* [Task instructions]
Find and copy each line of the records where the string "index" shows up.

* [Supplied data]
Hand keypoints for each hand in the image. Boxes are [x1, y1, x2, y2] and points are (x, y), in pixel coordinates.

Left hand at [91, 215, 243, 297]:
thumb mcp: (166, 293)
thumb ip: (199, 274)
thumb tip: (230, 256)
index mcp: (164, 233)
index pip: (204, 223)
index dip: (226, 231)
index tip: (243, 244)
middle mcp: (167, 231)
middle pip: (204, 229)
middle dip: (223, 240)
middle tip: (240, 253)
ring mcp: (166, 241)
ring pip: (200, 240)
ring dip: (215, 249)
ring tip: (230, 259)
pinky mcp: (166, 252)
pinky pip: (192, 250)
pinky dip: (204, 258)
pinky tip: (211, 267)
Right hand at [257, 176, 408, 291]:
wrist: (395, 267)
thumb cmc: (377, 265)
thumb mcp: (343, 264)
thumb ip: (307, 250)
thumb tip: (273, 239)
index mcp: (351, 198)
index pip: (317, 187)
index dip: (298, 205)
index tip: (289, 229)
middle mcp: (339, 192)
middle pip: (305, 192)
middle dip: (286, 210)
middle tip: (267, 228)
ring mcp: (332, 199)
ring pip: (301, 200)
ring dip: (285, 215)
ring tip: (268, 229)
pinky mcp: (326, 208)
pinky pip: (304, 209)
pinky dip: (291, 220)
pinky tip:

* [Finished exercise]
index mcp: (164, 233)
index pip: (204, 223)
index dip: (226, 231)
index tip: (243, 244)
index mcp: (351, 198)
index pip: (317, 187)
index dip: (298, 205)
index tip: (289, 229)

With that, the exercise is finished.